Monday, March 28, 2011

Write for Yourself First . . . or the Reader?

"They may forget what you said, but they will never forget how you made them feel." -- Carl. W. Buechner

This concept is the core basis of why you should be writing. Impression. Impact. A memorable experience. Whether discussing nonfiction, fiction, poetry or scripts, the end result of a piece should be weighed by its take-away value.

We write to entertain, to educate, and as selfish as it sounds, to be remembered. I once participated in a blog discussion contained in the comments following the post. It turned almost into a chat session, all about how and why a writer writes. The blog owner professed that the writer needs to satisfy himself first and foremost, because he cannot be all things to all people. He had about thirty thousand blog readers, so the list extended to a couple hundred comments, especially once it became a debated topic.
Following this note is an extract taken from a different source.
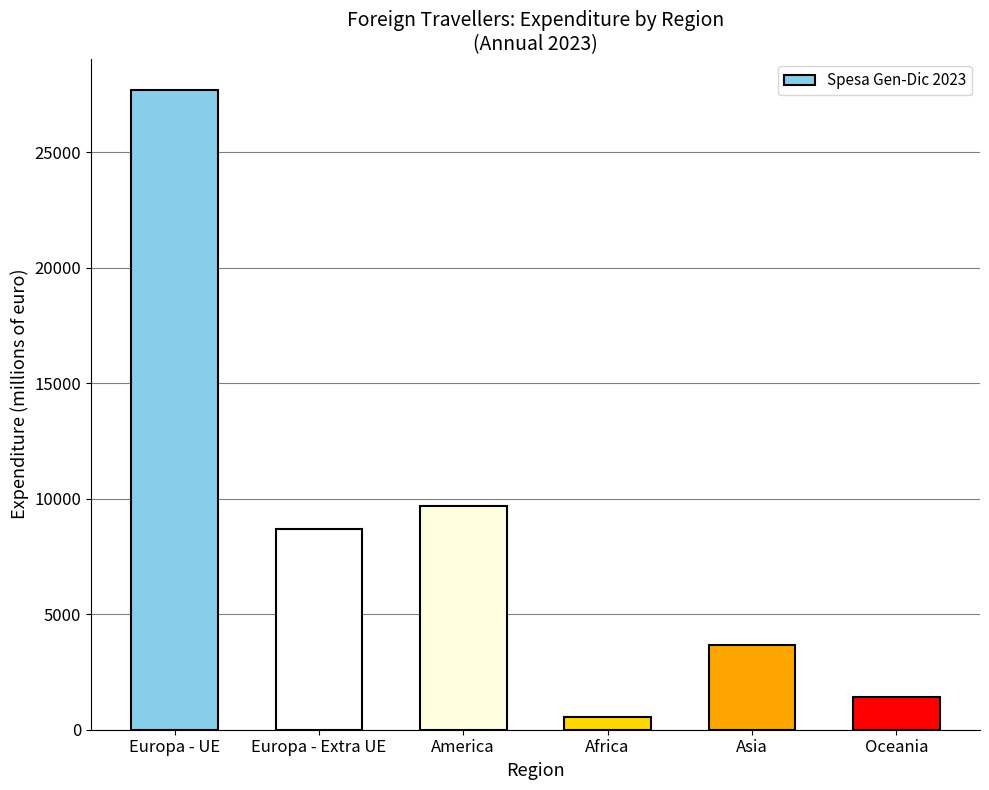

Reading left to right, what are all the values shown in this chart?

Europa - UE=27668.3	Europa - Extra UE=8708.4	America=9692.7	Africa=530.6	Asia=3678.5	Oceania=1409.1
After reading several dozen "I agree" echoes to the author, I took a stand otherwise. If an author doesn't write for an audience, he writes for himself alone. Sure, he has to critique and accept his own work as credible, valueable and polished, but if he doesn't envision a readership as he composes, he runs the risk of missing the mark. The piece becomes a soliloquy . . . to an audience of one.

The blogger ardently disagreed with me. The conversation turned into a chicken-or-the-egg dilemma. I quit arguing first, saddened at his followers believing that self-satisfaction was sufficient for good writing. Readers could enjoy or move on to someone else, in their collected opinion.

Personally I believe many memoirs fall on their faces due to this misunderstanding. Even though the story is personal, it has to be conveyed to a sea of many, and therefore, written for the masses - incorporating them in the message, even if the message is founded in the author's life.

Understand and thrill the readers you've defined as your niche crowd. I'm not declaring you sell your soul and pimp your work. Just create stories like the artist you are - for the enjoyment of the public.

13 comments:

BECKY said...

I'll keep this short and sweet...I agree with you, Hope!

Linda O'Connell said...

Absolutley agree. The first rule of writing that I learned was write for your reader. I do my best to make that connection.

Stella said...

I believe you have to be pleased with the finished product, but in that pleasure is the knowledge that someone is going to enjoy it more than you.

Laura M. Campbell said...

I've seen this topic discussed on many blogs recently, especially with the change in publishing. Writing, if you plan to make a career out of it, depends heavily on your audience. Writers groups, critiques groups, beta readers, agents, editors are all there to make your writing clearer, stronger and readable. You should approach a short story, novel, poem, etc., with what you would want to read in mind, but in the end you are polishing it so others can read it. A writer needs to ask themselves the question: am I an artist or is writing a hobby?

Elizabeth Varadan aka Mrs. Seraphina said...

Good post. I agree that we should be writing with an eye to impacting a reader. If you don't want to connect with a reader, why write books? You can keep a journal for self-expression.

Lisa McKay said...

Hi Hope, I've been enjoying getting your weekly newsletter over here in Laos. Also enjoyed reading this (followed a link from twitter) as I'm currently revising a draft of my memoir. Thanks.

Julie Nilson said...

Ooo, I like that line, Stella!

I agree with you, Hope. A writer does need to stay true to him/herself, but that doesn't mean they shouldn't consider the audience.

widdershins said...

If we don't write with our readers in mind (note that I didn't say FOR our readers) then we best not contemplate giving up our day jobs.

Susan Toy said...

If you want to be published, and since you should always have a clear idea of who your readers will be when your work is published, it makes sense to write for those readers.

Julie Hedlund said...

I AGREE WITH YOU! But I also think it's impossible to write something that will have meaning for the masses if it doesn't also have meaning for the writer. So it's a win-win really.

Krissy Brady, Writer said...

I completely agree with you Hope! We write because we're passionate about it, and our self-satisfaction should come from the fact that we impact our readers. Otherwise, what's the point to any of it?

M. Dunham said...

If we wanted to write for ourselves only, then those things would never be published. Compromise is key for any project, no matter how near and dear to our hearts it may be.

Write for yourself, but edit for your future fans and publication.

Stephanie Allen Crist said...

Both points have value, and both points can be combined: Start with a story that you're passionate about (the writer part of the equation) and then write that story for a selected audience (the readers part of the equation). It doesn't have to be an either/or deal.